Read more about why Sematext Agent needs access to host files and directories.

Deploy the DaemonSet:

kubectl apply -f st-agent-ds.yml

Updating/Upgrading Sematext Agent using Manual Installation

To update the Sematext Agent when installed manually, you need to modify the DaemonSet configuration and apply it:

  1. Edit the DaemonSet YAML file: Update the image to the latest version or change any configuration.
    - name: agent
      image: sematext/agent:latest
  1. Apply the updated DaemonSet:
    kubectl apply -f st-agent-ds.yml

Uninstalling Sematext Agent using Manual Installation

To uninstall the Sematext Agent when installed manually, remove previous Sematext Agent DaemonSet resource and service accounts.

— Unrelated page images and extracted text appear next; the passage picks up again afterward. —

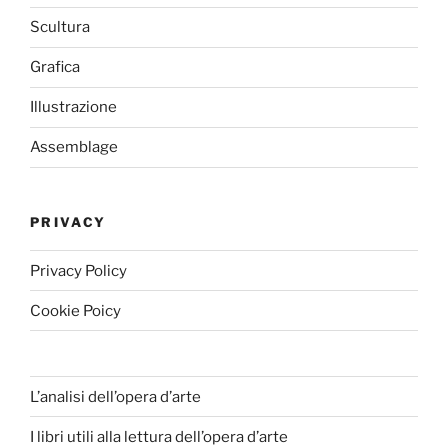
Scultura
Grafica
Illustrazione
Assemblage
PRIVACY
Privacy Policy
Cookie Poicy
L’analisi dell’opera d’arte
I libri utili alla lettura dell’opera d’arte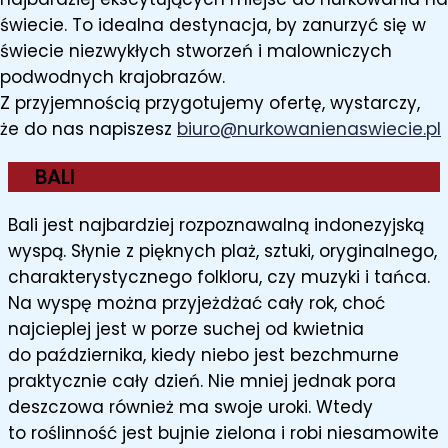
świecie. To idealna destynacja, by zanurzyć się w
świecie niezwykłych stworzeń i malowniczych
podwodnych krajobrazów.
Z przyjemnością przygotujemy ofertę, wystarczy,
że do nas napiszesz
biuro@nurkowanienaswiecie.pl
BALI
Bali jest najbardziej rozpoznawalną indonezyjską
wyspą. Słynie z pięknych plaż, sztuki, oryginalnego,
charakterystycznego folkloru, czy muzyki i tańca.
Na wyspę można przyjeżdżać cały rok, choć
najcieplej jest w porze suchej od kwietnia
do października, kiedy niebo jest bezchmurne
praktycznie cały dzień. Nie mniej jednak pora
deszczowa również ma swoje uroki. Wtedy
to roślinność jest bujnie zielona i robi niesamowite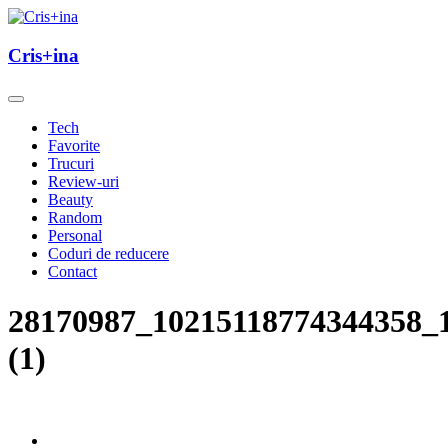
Skip
to
un blog cu de toate
content
Cris+ina
Cris+ina
Tech
Favorite
Trucuri
Review-uri
Beauty
Random
Personal
Coduri de reducere
Contact
28170987_10215118774344358_
(1)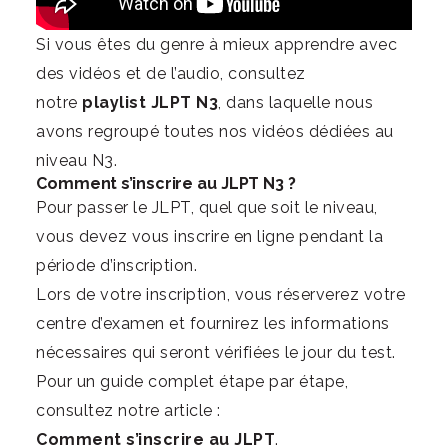
Si vous êtes du genre à mieux apprendre avec
des vidéos et de l’audio, consultez
notre
playlist JLPT N3
, dans laquelle nous
avons regroupé toutes nos vidéos dédiées au
niveau N3.
Comment s’inscrire au JLPT N3 ?
Pour passer le JLPT, quel que soit le niveau,
vous devez vous inscrire en ligne pendant la
période d’inscription.
Lors de votre inscription, vous réserverez votre
centre d’examen et fournirez les informations
nécessaires qui seront vérifiées le jour du test.
Pour un guide complet étape par étape,
consultez notre article :
Comment s’inscrire au JLPT
.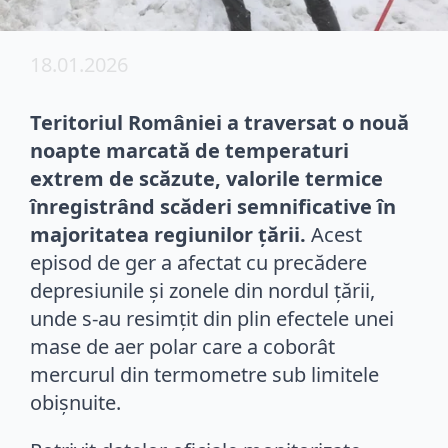
18.01.2026
Teritoriul României a traversat o nouă
noapte marcată de temperaturi
extrem de scăzute, valorile termice
înregistrând scăderi semnificative în
majoritatea regiunilor țării.
Acest
episod de ger a afectat cu precădere
depresiunile și zonele din nordul țării,
unde s-au resimțit din plin efectele unei
mase de aer polar care a coborât
mercurul din termometre sub limitele
obișnuite.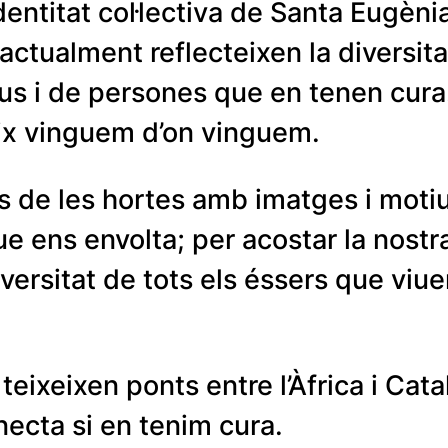
entitat col·lectiva de Santa Eugènia
actualment reflecteixen la diversita
s i de persones que en tenen cura. L
eix vinguem d’on vinguem.
s de les hortes amb imatges i moti
que ens envolta; per acostar la nost
diversitat de tots els éssers que vi
eixeixen ponts entre l’Àfrica i Cata
ecta si en tenim cura.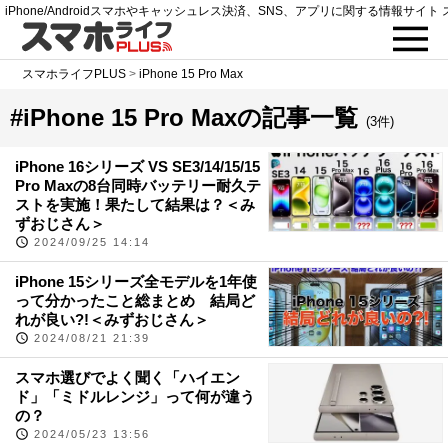
iPhone/Androidスマホやキャッシュレス決済、SNS、アプリに関する情報サイト 
スマホライフPLUS
>
iPhone 15 Pro Max
#iPhone 15 Pro Maxの記事一覧
(3件)
iPhone 16シリーズ VS SE3/14/15/15
Pro Maxの8台同時バッテリー耐久テ
ストを実施！果たして結果は？＜み
ずおじさん＞
2024/09/25 14:14
iPhone 15シリーズ全モデルを1年使
って分かったこと総まとめ 結局ど
れが良い?!＜みずおじさん＞
2024/08/21 21:39
スマホ選びでよく聞く「ハイエン
ド」「ミドルレンジ」って何が違う
の？
2024/05/23 13:56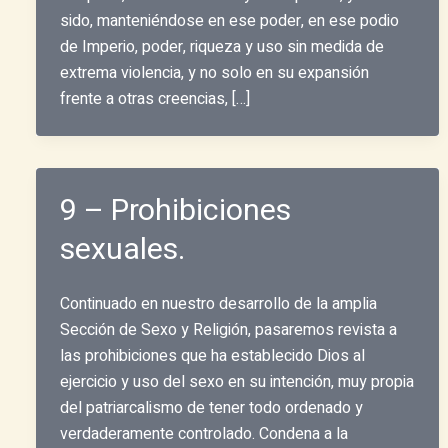
sido, manteniéndose en ese poder, en ese podio
de Imperio, poder, riqueza y uso sin medida de
extrema violencia, y no solo en su expansión
frente a otras creencias, […]
9 – Prohibiciones
sexuales.
Continuado en nuestro desarrollo de la amplia
Sección de Sexo y Religión, pasaremos revista a
las prohibiciones que ha establecido Dios al
ejercicio y uso del sexo en su intención, muy propia
del patriarcalismo de tener todo ordenado y
verdaderamente controlado. Condena a la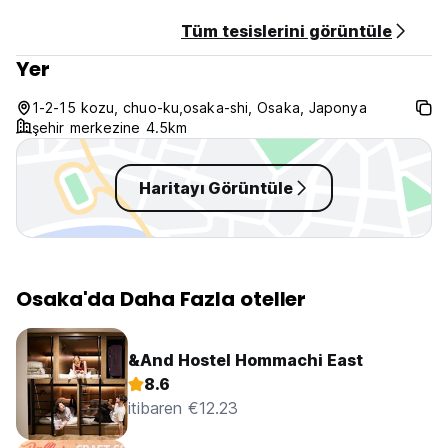
Tüm tesislerini görüntüle
Yer
1-2-15 kozu, chuo-ku,osaka-shi, Osaka, Japonya
şehir merkezine 4.5km
Haritayı Görüntüle
Osaka'da Daha Fazla oteller
&And Hostel Hommachi East
8.6
itibaren €12.23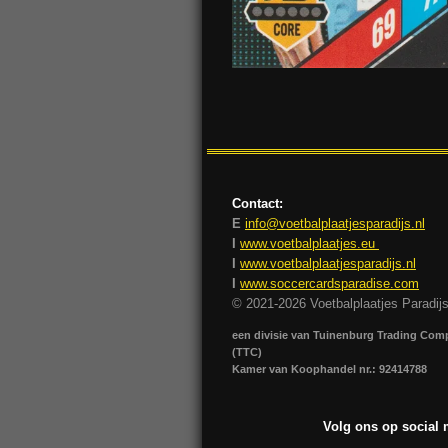
Contact:
E
info@voetbalplaatjesparadijs.nl
I
www.voetbalplaatjes.eu
I
www.voetbalplaatjesparadijs.nl
I
www.soccercardsparadise.com
© 2021-2026 Voetbalplaatjes Paradij
een divisie van Tuinenburg Trading Co
(TTC)
Kamer van Koophandel nr.: 92414788
Volg ons op social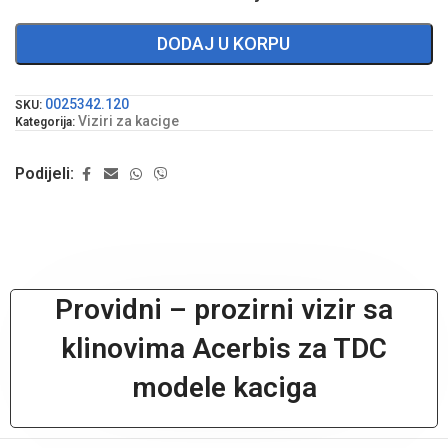
DODAJ U KORPU
0025342.120
SKU:
Viziri za kacige
Kategorija:
Podijeli:
Providni – prozirni vizir sa
klinovima Acerbis za TDC
modele kaciga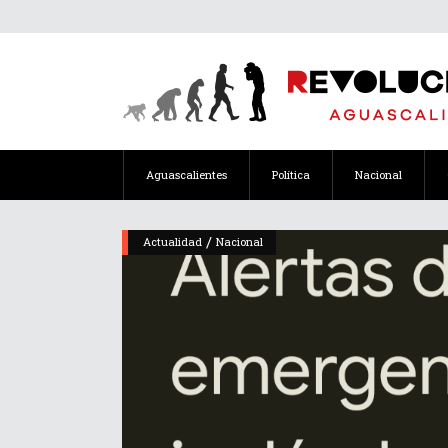
Aguascalientes
Política
Nacional
/
Actualidad
Nacional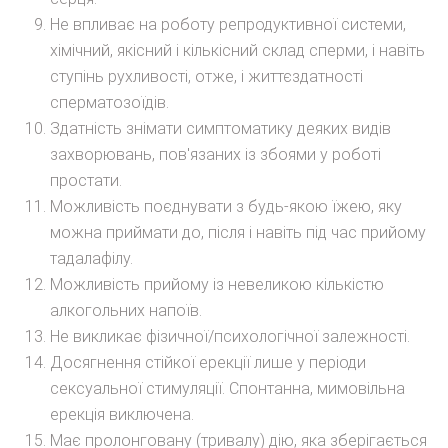
Не впливає на роботу репродуктивної системи,
хімічний, якісний і кількісний склад сперми, і навіть
ступінь рухливості, отже, і життєздатності
сперматозоїдів.
Здатність знімати симптоматику деяких видів
захворювань, пов'язаних із збоями у роботі
простати.
Можливість поєднувати з будь-якою їжею, яку
можна приймати до, після і навіть під час прийому
тадалафілу.
Можливість прийому із невеликою кількістю
алкогольних напоїв.
Не викликає фізичної/психологічної залежності.
Досягнення стійкої ерекції лише у періоди
сексуальної стимуляції. Спонтанна, мимовільна
ерекція виключена.
Має пролонговану (тривалу) дію, яка зберігається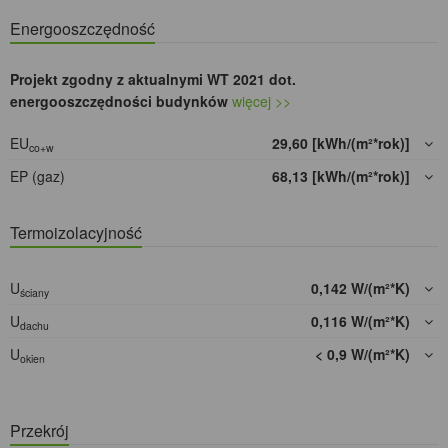
Energooszczędność
Projekt zgodny z aktualnymi WT 2021 dot.
energooszczędności budynków
więcej >>
EU
29,60 [kWh/(m²*rok)]
co+w
EP (gaz)
68,13 [kWh/(m²*rok)]
Termoizolacyjność
U
0,142 W/(m²*K)
ściany
U
0,116 W/(m²*K)
dachu
U
< 0,9 W/(m²*K)
okien
Przekrój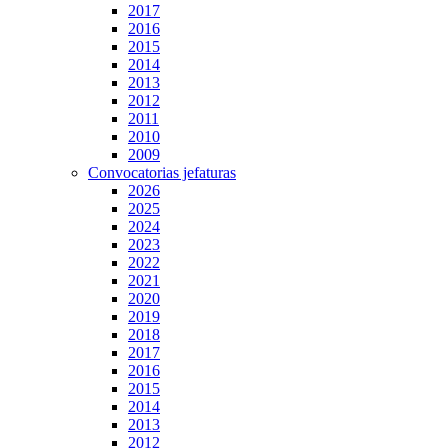
2017
2016
2015
2014
2013
2012
2011
2010
2009
Convocatorias jefaturas
2026
2025
2024
2023
2022
2021
2020
2019
2018
2017
2016
2015
2014
2013
2012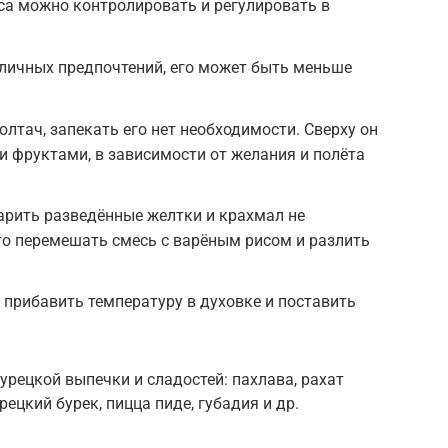
са можно контролировать и регулировать в
 личных предпочтений, его может быть меньше
лтач, запекать его нет необходимости. Сверху он
и фруктами, в зависимости от желания и полёта
варить разведённые желтки и крахмал не
то перемешать смесь с варёным рисом и разлить
прибавить температуру в духовке и поставить
урецкой выпечки и сладостей: пахлава, рахат
урецкий бурек, пицца пиде, губадия и др.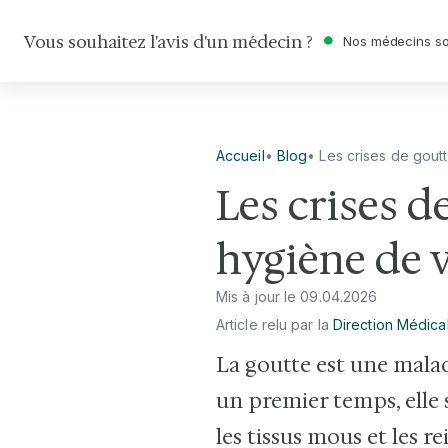
Vous souhaitez l'avis d'un médecin ?
Nos médecins so
Accueil
•
Blog
•
Les crises de goutt
Les crises de
hygiène de v
Mis à jour le
09
.
04
.
2026
Article relu par la
Direction Médica
La goutte est une malad
un premier temps, elle s
les tissus mous et les r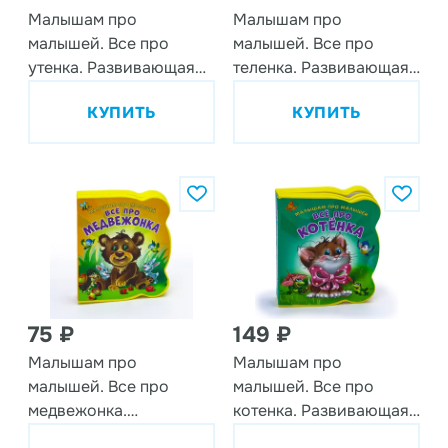
Малышам про
Малышам про
малышей. Все про
малышей. Все про
утенка. Развивающая
теленка. Развивающая
книга EVA
книга EVA
КУПИТЬ
КУПИТЬ
75 ₽
149 ₽
Малышам про
Малышам про
малышей. Все про
малышей. Все про
медвежонка.
котенка. Развивающая
Развивающая книга
книга EVA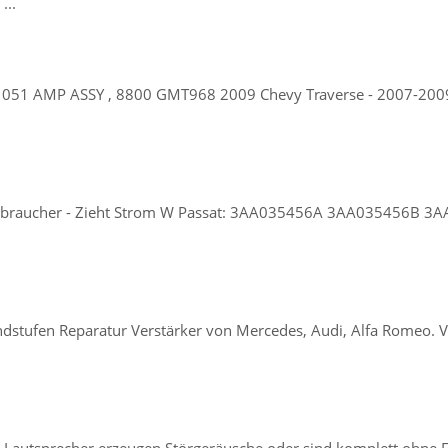
...
51 AMP ASSY , 8800 GMT968 2009 Chevy Traverse - 2007-2009 
- Verbraucher - Zieht Strom W Passat: 3AA035456A 3AA035456
 Endstufen Reparatur Verstärker von Mercedes, Audi, Alfa Romeo. 
 Lautsprecher erzeugen Störgeräusche oder sind komplett ohne Fun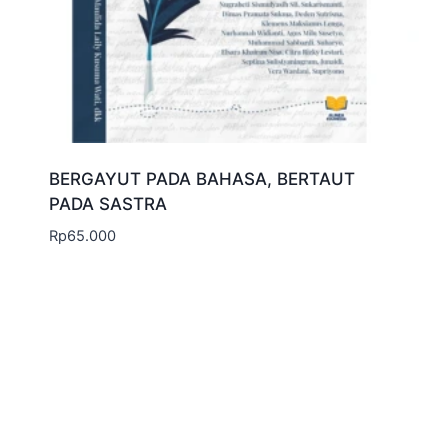
BERGAYUT PADA BAHASA, BERTAUT
PADA SASTRA
Rp
65.000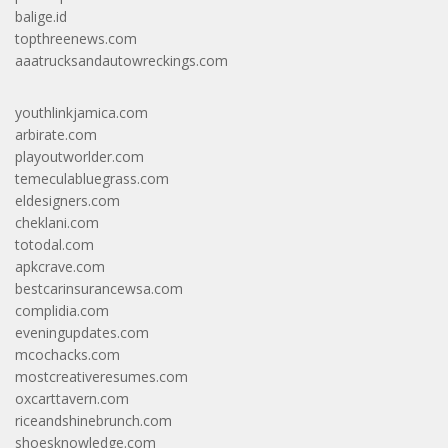
balige.id
topthreenews.com
aaatrucksandautowreckings.com
youthlinkjamica.com
arbirate.com
playoutworlder.com
temeculabluegrass.com
eldesigners.com
cheklani.com
totodal.com
apkcrave.com
bestcarinsurancewsa.com
complidia.com
eveningupdates.com
mcochacks.com
mostcreativeresumes.com
oxcarttavern.com
riceandshinebrunch.com
shoesknowledge.com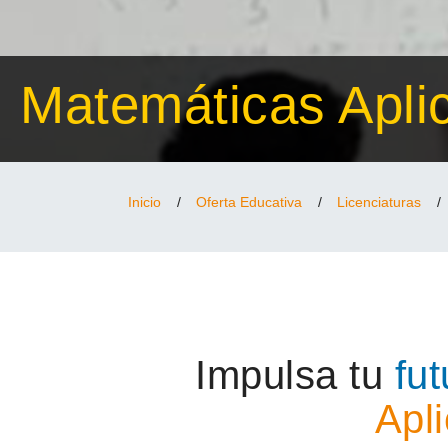
Matemáticas Apli
Inicio
/
Oferta Educativa
/
Licenciaturas
/
Impulsa tu
fut
Apl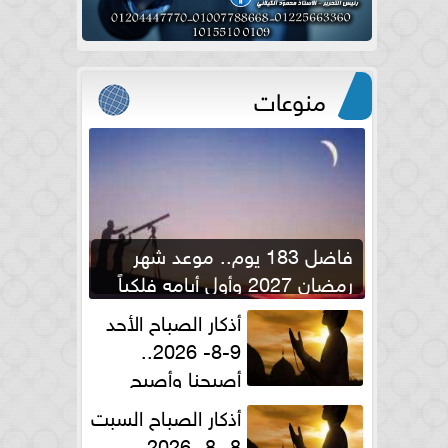
منوعات
فاضل 183 يوم.. موعد شهر
رمضان 2027 وأول أيامه فلكياً
أذكار الصباح الأحد
9-8- 2026..
أصبحنا وأصبح
الملك لله والحمد لله
أذكار الصباح السبت
8 -8- 2026..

If the installation has been done inside the Sematext namespace you can just delete the namespace:

kubectl delete namespace sematext

Otherwise you can delete the DaemonSets manually:

kubectl delete daemonset sematext-agent --ignore-not-found=true
kubectl delete daemonset sematext-agent-vector --ignore-not-found=true

This will remove the Sematext Agent DaemonSet, ServiceAccount, ClusterRole, and ClusterRoleBinding from your Kubernetes cluster.